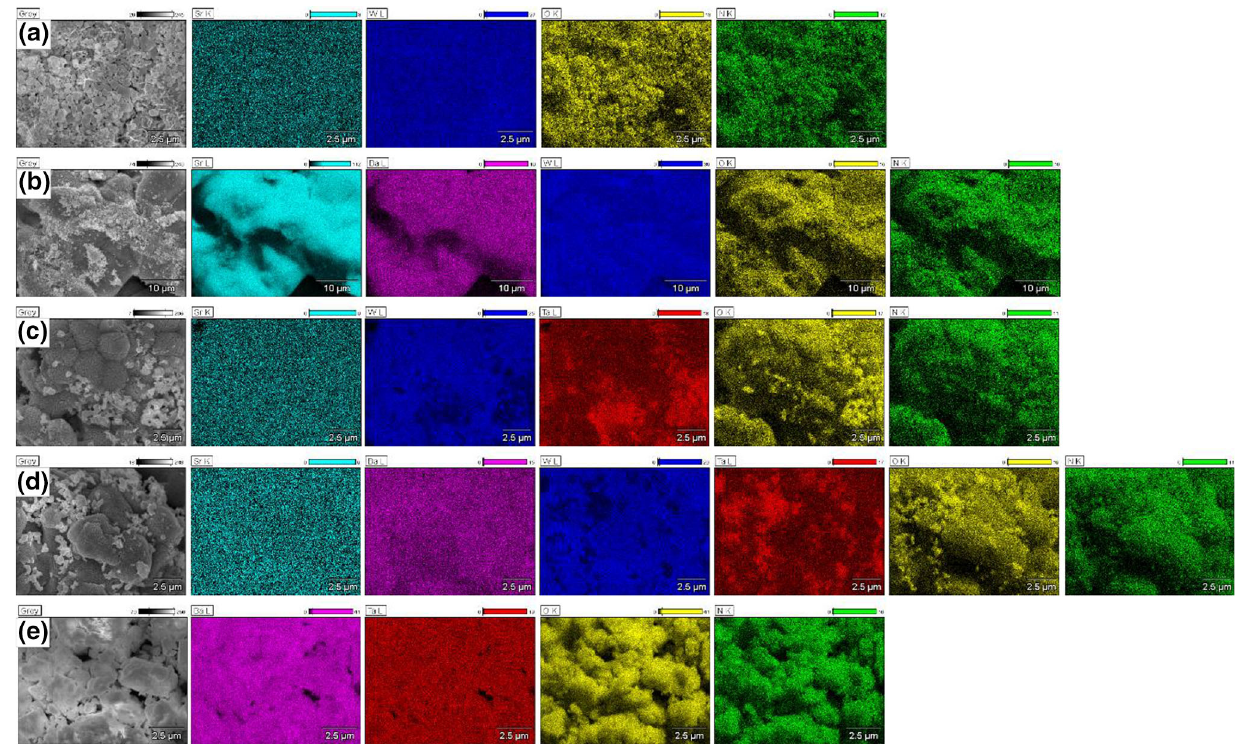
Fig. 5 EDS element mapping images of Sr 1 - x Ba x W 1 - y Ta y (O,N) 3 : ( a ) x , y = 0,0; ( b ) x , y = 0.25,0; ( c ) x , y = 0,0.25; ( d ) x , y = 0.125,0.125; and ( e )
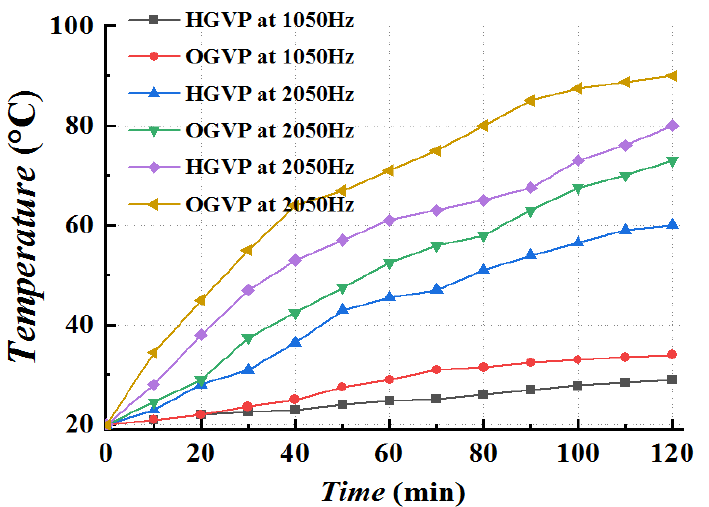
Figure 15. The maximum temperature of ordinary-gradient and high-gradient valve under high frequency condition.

* * *

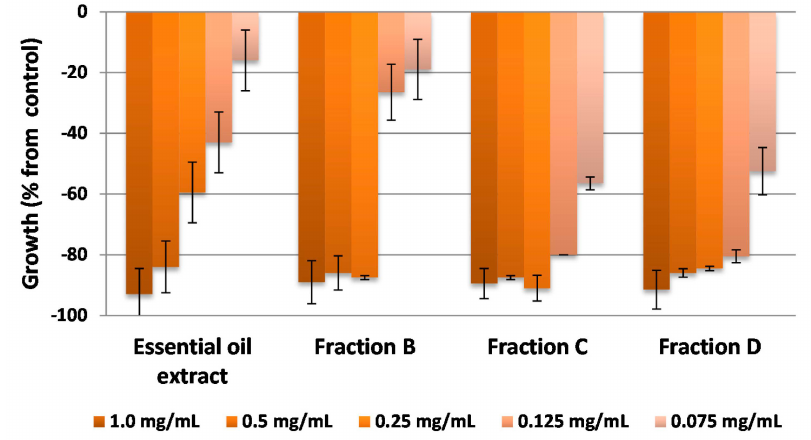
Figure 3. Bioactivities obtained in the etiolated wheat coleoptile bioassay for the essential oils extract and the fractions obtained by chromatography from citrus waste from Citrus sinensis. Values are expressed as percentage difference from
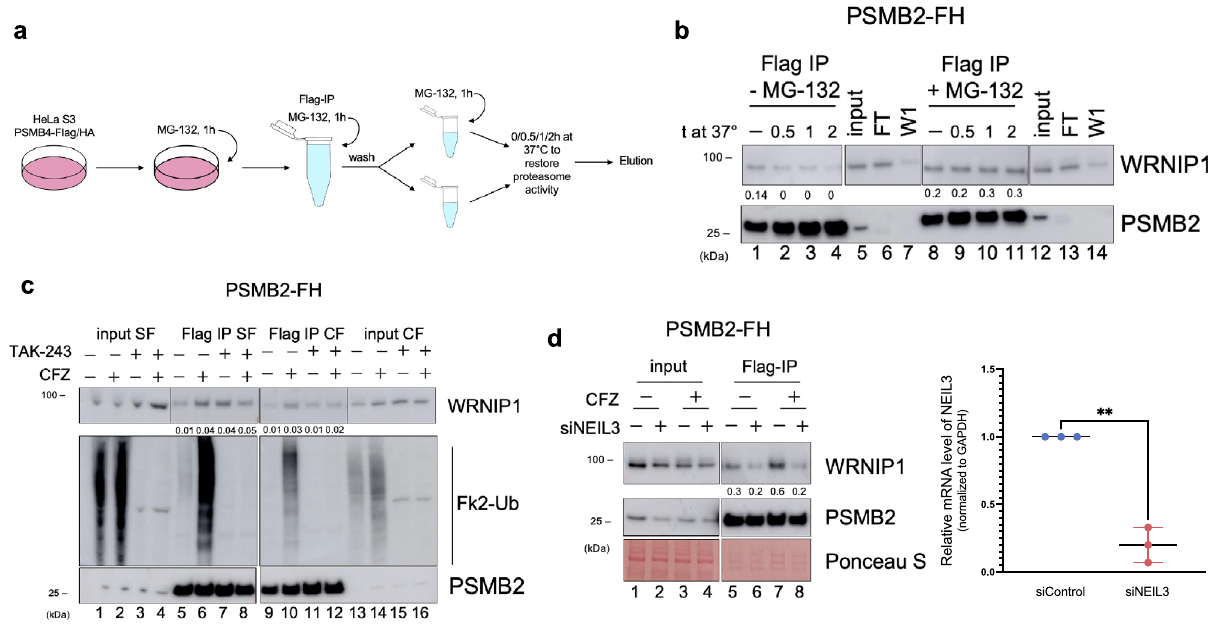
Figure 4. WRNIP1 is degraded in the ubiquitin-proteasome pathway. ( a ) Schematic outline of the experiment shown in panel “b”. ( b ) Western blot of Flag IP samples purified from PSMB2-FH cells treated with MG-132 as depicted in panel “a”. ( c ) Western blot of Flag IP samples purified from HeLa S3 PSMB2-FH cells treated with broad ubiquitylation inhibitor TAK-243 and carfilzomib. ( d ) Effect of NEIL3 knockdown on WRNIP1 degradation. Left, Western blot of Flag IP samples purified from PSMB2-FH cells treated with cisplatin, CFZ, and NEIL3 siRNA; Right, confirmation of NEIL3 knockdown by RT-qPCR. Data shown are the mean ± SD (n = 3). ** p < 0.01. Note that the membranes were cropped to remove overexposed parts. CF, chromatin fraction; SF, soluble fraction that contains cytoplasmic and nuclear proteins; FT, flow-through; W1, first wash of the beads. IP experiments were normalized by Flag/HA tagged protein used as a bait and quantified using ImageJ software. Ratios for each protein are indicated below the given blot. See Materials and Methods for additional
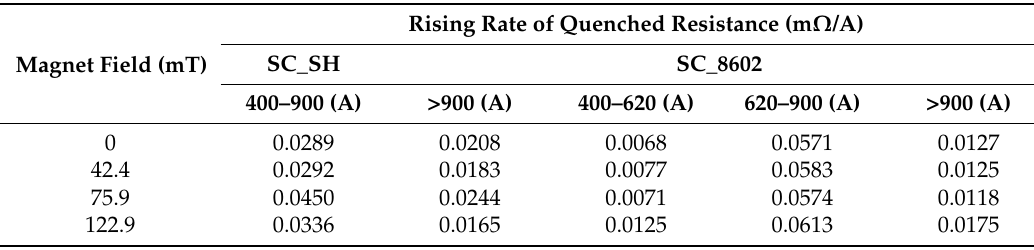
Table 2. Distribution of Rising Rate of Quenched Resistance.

--

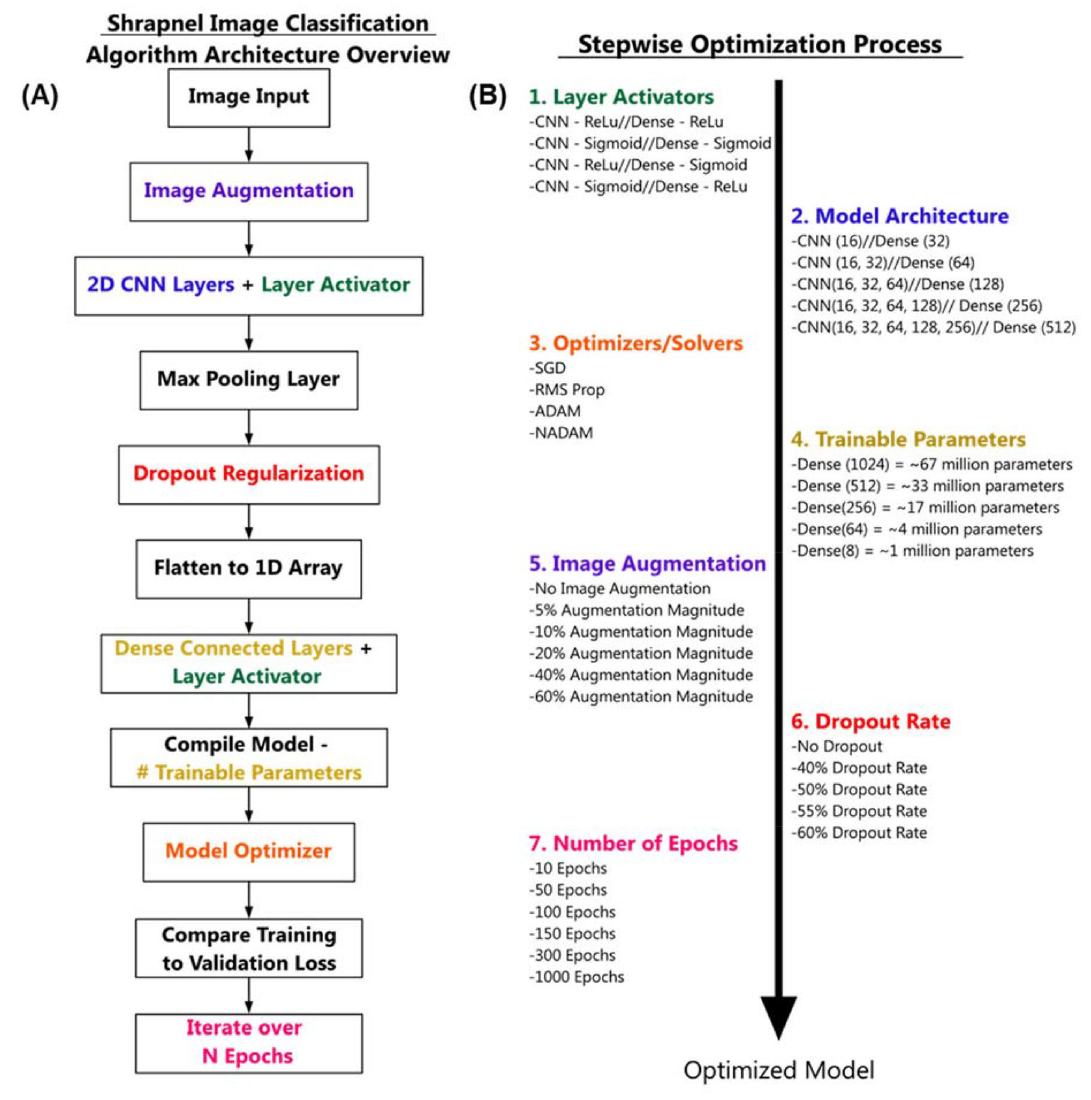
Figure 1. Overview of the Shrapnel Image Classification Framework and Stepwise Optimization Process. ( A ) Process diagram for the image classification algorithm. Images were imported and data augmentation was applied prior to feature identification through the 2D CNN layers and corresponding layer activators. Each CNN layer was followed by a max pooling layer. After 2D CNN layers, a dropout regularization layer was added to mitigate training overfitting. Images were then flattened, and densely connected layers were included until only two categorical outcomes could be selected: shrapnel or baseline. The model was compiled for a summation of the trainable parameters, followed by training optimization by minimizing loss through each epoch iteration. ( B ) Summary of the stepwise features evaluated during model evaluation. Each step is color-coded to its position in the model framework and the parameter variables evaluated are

▸ **WORK ITEM**: I need every line of the data that has the word "from"; please list them.

▸ **TASK SOLUTION**:
Figure 3. Bioactivities obtained in the etiolated wheat coleoptile bioassay for the essential oils extract and the fractions obtained by chromatography from citrus waste from Citrus sinensis. Values are expressed as percentage difference from
Figure 4. WRNIP1 is degraded in the ubiquitin-proteasome pathway. ( a ) Schematic outline of the experiment shown in panel “b”. ( b ) Western blot of Flag IP samples purified from PSMB2-FH cells treated with MG-132 as depicted in panel “a”. ( c ) Western blot of Flag IP samples purified from HeLa S3 PSMB2-FH cells treated with broad ubiquitylation inhibitor TAK-243 and carfilzomib. ( d ) Effect of NEIL3 knockdown on WRNIP1 degradation. Left, Western blot of Flag IP samples purified from PSMB2-FH cells treated with cisplatin, CFZ, and NEIL3 siRNA; Right, confirmation of NEIL3 knockdown by RT-qPCR. Data shown are the mean ± SD (n = 3). ** p < 0.01. Note that the membranes were cropped to remove overexposed parts. CF, chromatin fraction; SF, soluble fraction that contains cytoplasmic and nuclear proteins; FT, flow-through; W1, first wash of the beads. IP experiments were normalized by Flag/HA tagged protein used as a bait and quantified using ImageJ software. Ratios for each protein are indicated below the given blot. See Materials and Methods for additional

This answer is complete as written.